## Описание задания
Как изложить суть текста о кодах скифской мифологии в двух предложениях?

## Текст для разбора
+-------+

При создании этих текстов скифское общество пользовалось различными кодами. Повествовательная мифология, восстанавливаемая частично, как уже отмечалось, на основе иноописаний, пользовалась сюжетным или персонификационным кодами, в известной мере идентичными, поскольку, по справедливому замечанию О. М. Фрейденберг [1936: 249 – 250], в мифологии «герой делает только то, что семантически сам означает», персонаж и сюжет «не только связаны друг с другом, но семантически совершенно тождественны».
Те же сюжетный и персонификационный коды, как уже говорилось, находят отражение в изобразительных памятниках, воплощающих антропоморфные мотивы. Именно эти две группы текстов были выше определены как содержащие информацию о скифской мифологии. Отмеченный тотальный характер мифологического семиозиса скифской культуры позволяет нам теперь вернуться к этому вопросу и значительно расширить круг скифских памятников, которые могут трактоваться как подобные тексты, а также список языков и кодов [135], которые использовались при создании этих текстов.

+-------+

Записи из коллекции

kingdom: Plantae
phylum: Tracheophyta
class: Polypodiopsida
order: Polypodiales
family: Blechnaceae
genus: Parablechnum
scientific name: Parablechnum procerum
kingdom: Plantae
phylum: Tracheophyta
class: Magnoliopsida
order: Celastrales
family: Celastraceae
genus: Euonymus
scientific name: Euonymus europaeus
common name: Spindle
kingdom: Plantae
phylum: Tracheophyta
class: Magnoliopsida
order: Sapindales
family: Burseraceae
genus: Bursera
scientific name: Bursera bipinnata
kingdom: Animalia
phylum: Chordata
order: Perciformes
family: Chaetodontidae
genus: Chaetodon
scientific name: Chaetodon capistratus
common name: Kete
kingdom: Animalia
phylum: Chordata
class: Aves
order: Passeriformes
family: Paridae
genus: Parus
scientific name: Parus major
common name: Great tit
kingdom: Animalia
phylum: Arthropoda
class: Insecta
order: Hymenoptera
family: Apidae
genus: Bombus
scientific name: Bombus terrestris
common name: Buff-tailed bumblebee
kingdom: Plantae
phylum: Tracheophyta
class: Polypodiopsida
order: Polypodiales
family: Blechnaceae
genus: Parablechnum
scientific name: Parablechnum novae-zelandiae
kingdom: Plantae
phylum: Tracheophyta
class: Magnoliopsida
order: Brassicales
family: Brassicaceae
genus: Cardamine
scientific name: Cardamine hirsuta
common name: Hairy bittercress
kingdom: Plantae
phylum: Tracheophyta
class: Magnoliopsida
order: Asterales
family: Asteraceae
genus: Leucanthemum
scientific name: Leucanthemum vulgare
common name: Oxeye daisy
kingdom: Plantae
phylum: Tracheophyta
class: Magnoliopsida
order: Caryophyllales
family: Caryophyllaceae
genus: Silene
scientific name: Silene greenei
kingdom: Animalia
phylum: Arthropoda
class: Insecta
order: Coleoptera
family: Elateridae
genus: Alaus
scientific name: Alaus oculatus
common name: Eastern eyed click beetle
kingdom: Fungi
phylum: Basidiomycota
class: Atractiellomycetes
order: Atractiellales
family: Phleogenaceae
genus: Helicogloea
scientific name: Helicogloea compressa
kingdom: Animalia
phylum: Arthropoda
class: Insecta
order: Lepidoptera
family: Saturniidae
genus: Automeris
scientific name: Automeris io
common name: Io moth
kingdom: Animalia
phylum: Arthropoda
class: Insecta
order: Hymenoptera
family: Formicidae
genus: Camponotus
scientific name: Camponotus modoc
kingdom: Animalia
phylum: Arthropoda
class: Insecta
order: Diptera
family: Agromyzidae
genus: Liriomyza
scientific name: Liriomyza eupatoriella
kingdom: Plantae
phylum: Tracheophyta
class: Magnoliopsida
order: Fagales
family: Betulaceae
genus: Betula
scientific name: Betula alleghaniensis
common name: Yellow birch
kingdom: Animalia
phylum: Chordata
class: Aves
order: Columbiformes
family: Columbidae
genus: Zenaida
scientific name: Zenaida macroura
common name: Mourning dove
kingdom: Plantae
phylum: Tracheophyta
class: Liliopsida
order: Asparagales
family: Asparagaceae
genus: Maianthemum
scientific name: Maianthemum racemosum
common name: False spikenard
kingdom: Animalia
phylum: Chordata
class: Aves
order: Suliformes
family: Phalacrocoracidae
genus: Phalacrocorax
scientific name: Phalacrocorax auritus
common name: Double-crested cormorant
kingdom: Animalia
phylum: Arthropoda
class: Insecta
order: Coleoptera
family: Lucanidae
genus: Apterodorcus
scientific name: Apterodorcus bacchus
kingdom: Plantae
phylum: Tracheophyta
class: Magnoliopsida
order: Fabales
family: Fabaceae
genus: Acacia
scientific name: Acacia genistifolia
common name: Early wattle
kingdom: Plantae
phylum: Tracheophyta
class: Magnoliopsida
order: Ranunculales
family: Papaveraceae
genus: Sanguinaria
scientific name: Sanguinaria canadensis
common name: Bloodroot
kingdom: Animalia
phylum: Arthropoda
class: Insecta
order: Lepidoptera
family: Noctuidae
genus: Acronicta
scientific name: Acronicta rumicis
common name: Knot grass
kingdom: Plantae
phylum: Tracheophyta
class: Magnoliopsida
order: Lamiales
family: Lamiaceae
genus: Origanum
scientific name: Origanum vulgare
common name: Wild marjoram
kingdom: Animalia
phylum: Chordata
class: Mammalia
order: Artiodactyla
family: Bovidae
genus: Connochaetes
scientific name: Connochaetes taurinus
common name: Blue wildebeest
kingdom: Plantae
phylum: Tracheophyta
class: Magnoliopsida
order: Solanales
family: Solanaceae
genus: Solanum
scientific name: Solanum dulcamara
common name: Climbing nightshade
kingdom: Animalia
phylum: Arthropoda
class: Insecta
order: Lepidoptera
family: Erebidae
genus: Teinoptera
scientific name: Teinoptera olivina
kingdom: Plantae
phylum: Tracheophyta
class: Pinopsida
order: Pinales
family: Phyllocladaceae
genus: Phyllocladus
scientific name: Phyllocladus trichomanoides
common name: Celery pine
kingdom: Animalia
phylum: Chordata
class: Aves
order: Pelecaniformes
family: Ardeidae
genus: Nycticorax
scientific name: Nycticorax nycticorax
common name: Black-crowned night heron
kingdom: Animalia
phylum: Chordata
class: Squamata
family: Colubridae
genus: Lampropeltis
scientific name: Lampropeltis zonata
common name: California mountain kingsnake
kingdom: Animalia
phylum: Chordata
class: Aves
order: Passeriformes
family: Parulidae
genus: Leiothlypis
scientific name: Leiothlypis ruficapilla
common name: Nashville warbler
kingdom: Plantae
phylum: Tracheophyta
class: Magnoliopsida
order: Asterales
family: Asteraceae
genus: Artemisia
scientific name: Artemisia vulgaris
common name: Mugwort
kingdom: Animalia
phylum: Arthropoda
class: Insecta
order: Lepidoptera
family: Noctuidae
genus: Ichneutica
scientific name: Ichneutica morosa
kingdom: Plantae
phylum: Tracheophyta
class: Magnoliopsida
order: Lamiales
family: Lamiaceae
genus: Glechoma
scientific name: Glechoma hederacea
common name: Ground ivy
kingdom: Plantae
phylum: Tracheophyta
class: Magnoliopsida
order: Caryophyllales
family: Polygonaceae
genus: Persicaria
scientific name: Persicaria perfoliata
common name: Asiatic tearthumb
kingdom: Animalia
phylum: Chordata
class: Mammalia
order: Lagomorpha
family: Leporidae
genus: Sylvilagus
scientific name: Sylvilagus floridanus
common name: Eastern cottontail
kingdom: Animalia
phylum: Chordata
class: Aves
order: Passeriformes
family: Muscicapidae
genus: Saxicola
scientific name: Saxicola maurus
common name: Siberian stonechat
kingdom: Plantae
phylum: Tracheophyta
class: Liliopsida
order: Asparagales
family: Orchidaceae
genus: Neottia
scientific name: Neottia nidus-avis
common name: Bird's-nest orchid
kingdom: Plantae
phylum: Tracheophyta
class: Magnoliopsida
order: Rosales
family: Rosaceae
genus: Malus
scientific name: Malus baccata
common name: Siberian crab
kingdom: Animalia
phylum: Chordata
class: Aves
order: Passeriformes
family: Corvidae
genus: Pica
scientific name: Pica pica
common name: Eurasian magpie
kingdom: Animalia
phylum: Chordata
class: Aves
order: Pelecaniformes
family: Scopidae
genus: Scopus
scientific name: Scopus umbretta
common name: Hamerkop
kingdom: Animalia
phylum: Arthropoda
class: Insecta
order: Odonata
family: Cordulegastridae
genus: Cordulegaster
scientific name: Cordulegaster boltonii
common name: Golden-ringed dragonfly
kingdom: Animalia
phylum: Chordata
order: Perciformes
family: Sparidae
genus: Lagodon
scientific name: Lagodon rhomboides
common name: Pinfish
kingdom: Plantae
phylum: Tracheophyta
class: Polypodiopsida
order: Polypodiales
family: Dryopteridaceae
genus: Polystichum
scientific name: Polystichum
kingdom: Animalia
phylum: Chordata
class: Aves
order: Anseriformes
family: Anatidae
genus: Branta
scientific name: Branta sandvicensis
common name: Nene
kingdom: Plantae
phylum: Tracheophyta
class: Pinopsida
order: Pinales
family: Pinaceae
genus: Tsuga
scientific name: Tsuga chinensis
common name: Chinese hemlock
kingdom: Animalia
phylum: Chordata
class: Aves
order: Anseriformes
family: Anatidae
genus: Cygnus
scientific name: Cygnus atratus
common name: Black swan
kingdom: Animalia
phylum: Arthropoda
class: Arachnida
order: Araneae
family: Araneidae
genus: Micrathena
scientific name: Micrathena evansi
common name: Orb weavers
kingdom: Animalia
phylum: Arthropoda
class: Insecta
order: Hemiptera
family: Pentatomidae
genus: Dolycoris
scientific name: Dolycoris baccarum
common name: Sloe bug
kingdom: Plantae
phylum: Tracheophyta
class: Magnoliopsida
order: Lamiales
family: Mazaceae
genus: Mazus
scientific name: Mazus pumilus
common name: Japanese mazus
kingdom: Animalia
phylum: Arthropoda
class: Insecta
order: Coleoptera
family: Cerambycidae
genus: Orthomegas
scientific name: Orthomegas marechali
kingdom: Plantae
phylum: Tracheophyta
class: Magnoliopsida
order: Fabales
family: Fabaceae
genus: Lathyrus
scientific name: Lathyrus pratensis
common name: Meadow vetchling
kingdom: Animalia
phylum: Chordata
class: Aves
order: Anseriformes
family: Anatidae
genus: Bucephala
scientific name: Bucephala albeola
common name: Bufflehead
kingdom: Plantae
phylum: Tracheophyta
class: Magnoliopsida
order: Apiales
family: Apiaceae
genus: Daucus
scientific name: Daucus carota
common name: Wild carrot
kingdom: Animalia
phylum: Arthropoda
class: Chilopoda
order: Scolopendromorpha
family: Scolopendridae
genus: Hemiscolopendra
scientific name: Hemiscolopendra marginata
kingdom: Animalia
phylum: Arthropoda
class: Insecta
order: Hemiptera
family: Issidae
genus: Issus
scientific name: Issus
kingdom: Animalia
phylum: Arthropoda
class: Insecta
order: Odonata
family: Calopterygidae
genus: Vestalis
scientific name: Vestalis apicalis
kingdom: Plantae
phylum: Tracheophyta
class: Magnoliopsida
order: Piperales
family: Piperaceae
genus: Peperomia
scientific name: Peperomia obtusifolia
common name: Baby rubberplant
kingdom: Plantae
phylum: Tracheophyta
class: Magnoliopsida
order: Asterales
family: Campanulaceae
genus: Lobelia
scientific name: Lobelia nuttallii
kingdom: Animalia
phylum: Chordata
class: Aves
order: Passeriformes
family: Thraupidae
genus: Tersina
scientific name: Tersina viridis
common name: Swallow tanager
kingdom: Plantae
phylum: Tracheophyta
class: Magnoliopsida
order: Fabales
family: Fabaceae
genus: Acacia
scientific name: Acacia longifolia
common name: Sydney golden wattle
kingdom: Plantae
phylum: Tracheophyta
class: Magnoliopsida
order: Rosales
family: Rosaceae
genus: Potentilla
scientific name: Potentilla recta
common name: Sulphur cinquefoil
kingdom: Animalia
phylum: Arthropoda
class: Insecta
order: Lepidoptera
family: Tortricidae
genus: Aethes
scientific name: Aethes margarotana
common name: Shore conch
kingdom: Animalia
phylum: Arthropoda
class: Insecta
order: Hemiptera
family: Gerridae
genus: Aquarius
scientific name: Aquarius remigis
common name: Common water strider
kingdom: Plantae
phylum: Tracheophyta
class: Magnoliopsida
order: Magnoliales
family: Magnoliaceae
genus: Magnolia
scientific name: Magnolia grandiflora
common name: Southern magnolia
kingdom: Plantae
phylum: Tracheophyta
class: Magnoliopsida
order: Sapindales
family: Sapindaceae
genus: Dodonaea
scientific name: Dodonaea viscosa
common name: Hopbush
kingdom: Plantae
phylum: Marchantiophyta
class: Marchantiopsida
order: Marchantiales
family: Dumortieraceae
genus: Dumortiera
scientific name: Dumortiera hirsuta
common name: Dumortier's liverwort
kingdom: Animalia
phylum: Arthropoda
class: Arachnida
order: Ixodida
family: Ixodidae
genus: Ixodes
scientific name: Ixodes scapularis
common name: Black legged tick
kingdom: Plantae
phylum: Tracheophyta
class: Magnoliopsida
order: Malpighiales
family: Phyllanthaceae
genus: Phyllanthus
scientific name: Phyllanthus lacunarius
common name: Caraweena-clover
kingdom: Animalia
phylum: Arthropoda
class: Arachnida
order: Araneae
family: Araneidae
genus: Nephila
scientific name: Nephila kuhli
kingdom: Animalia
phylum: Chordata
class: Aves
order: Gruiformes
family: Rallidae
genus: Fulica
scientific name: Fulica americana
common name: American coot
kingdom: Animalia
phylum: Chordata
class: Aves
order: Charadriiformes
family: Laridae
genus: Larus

+-------+

## Ответ на задание
Повествовательная мифология скифов, частично восстанавливаемая по иноописаниям, пользовалась сюжетным и персонификационным кодами, которые в известной мере тождественны, поскольку в мифологии персонаж и сюжет семантически совпадают. Те же коды отражены в изобразительных памятниках с антропоморфными мотивами, а тотальный характер мифологического семиозиса скифской культуры позволяет расширить круг памятников, трактуемых как подобные тексты, и список языков и кодов, использованных при их создании.